We should not forget the iatrogenic effects of therapy for the client, this means that the therapist does not criticize or blame, this is something that his circle may have done before and we are not interested in being part of that large group.

While it is normal for a clinician not to criticize directly, the client may feel judged when one is impatient, when he or she says he is not interested in changing, or when he says his or her behavior was poor.

There will be times when we will position ourselves with difficult people. Never mind. It is risky and counterproductive to be so explicit, to kiss and try to understand what the client says and to delve into their emotions is much more beneficial than to tell him that he was not right.

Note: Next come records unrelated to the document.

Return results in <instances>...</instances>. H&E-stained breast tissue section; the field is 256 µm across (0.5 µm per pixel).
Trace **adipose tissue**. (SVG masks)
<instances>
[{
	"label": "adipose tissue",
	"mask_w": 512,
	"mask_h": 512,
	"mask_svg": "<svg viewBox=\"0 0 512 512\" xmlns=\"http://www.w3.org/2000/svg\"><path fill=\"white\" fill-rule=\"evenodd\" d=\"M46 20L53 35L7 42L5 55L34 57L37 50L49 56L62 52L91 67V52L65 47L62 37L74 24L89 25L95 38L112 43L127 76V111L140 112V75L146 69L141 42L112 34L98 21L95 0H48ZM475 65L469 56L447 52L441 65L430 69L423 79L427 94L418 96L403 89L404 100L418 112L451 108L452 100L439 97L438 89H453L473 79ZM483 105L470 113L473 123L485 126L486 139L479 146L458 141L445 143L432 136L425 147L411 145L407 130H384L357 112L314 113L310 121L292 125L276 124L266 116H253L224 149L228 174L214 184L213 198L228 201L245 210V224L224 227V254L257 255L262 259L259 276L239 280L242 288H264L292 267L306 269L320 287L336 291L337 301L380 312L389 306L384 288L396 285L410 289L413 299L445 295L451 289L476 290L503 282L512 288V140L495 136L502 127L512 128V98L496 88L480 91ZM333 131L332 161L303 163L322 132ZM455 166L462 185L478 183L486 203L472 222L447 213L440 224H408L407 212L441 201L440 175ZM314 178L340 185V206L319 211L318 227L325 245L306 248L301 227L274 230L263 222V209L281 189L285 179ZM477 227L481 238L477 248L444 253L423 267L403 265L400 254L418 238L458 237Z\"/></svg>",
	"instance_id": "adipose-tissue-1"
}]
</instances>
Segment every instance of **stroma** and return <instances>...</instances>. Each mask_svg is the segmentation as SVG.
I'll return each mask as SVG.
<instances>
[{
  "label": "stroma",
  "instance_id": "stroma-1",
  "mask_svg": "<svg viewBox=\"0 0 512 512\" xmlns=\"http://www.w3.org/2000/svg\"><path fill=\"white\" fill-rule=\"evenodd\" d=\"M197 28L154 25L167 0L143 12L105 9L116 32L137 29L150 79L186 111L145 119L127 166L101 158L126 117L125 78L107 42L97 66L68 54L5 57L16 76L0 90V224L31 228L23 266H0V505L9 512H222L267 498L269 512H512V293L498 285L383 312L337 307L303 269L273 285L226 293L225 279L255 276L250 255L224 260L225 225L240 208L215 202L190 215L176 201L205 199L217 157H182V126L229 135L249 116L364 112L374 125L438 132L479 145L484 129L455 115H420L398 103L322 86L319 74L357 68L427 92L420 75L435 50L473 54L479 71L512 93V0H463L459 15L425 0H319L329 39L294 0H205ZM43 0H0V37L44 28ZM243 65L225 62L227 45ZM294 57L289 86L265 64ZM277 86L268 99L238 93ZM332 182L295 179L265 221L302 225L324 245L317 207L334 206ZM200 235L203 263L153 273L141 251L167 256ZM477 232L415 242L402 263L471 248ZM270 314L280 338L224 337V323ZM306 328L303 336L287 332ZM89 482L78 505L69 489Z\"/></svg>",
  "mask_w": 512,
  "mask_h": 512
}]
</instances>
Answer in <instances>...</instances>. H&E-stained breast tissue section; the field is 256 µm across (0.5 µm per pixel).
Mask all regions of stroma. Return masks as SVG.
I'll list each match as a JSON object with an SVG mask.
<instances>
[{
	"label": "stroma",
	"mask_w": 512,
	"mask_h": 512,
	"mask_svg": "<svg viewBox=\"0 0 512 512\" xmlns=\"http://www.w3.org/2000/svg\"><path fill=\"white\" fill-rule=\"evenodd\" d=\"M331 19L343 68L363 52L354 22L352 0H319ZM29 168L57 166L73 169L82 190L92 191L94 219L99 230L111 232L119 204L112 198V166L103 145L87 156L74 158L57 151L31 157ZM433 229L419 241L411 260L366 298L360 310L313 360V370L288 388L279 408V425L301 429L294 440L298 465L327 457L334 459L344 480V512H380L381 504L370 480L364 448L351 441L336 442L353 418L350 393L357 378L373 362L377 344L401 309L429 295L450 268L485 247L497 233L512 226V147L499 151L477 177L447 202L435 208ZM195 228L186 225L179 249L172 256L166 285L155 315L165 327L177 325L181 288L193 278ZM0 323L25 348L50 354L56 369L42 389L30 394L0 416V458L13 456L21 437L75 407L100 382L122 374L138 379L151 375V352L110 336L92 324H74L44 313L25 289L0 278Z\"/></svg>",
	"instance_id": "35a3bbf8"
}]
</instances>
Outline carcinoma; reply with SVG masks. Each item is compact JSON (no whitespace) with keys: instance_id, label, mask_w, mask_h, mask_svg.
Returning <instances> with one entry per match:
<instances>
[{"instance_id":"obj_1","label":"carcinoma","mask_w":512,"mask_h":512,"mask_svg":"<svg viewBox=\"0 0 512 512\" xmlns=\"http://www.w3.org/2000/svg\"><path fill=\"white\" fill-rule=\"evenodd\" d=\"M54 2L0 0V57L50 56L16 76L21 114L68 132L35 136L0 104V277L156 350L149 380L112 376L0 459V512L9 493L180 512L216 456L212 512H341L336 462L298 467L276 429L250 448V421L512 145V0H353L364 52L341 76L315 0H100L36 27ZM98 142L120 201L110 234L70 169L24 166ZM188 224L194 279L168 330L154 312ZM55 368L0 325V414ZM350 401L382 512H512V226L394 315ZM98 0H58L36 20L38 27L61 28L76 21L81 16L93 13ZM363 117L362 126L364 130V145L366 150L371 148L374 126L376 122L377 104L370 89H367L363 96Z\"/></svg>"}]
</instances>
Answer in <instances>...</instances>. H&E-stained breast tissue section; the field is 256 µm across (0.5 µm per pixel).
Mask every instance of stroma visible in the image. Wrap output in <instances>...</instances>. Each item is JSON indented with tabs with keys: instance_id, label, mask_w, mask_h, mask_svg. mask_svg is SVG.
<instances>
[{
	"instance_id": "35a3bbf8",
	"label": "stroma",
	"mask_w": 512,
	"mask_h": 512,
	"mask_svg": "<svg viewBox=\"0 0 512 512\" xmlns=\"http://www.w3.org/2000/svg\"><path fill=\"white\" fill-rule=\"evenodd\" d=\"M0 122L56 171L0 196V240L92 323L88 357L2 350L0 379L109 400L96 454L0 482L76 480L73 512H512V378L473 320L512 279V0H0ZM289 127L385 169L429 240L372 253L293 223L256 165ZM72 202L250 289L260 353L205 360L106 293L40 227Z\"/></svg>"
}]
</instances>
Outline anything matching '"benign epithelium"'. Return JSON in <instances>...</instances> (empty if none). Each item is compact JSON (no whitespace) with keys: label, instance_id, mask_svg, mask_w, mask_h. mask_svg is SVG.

Finally, it is also advisable to avoid certain phrases that leave the client defensive: “complaining will not change things”, “Are you a person on the defensive?Do you feel sorry for yourself?.

Focusing on the client’s difficulties, rather than correcting their values, will make therapy less difficult, taking care of the therapeutic alliance is an important goal in this context, so that emotions such as enthusiasm, ignorance or ego do not provoke customer withdrawal.